Keywords: General purpose, Numerical, Quadrature, Multipole integrals, Subvolume adaptation, Korobov method, Product-gauss Legendre method.
Classification: 4.11.

Nature of problem:
Calculation of multidimensional integrals of quantum physics, quantum chemistry, etc.; for example calculation of the single particle overlap integrals, matrix elements of the many body Hamiltonian.

Solution method:
The integration volume is divided into subvolumes in order to concentrate the integration points where the integrand changes most rapidly. In each subvolume the product-Gauss-Legendre method or the Korobov method is used, as chosen by the user or by default.

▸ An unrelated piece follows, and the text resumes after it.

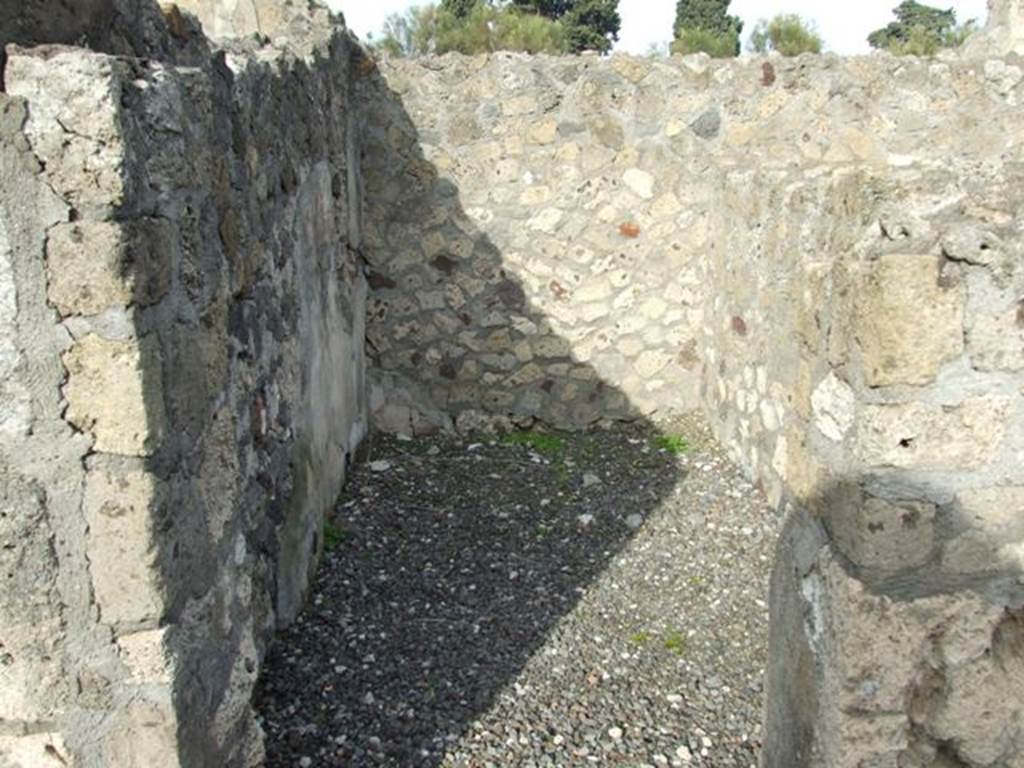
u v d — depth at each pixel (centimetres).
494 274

An option is included : if a required relative accuracy is not achieved for a predetermined limit on the number of the initial volume divisions, an intermediate information is sent to a mass-storage device, and the user can improve the result with the same program later, without repeating the calculations for subvolumes over which the integral has been satisfactorily performed.

Restrictions:
The program can be applied for integration of functions with a number of variables between 2 and 7. However, by relatively simple modifications (changing sizes of some COMMON blocks via the main program) the user can extend the program to higher dimensions.

Running time:
The running time depends strongly on the complexity of the function to be integrated and on the limit of integration volume divisions (declared by the user).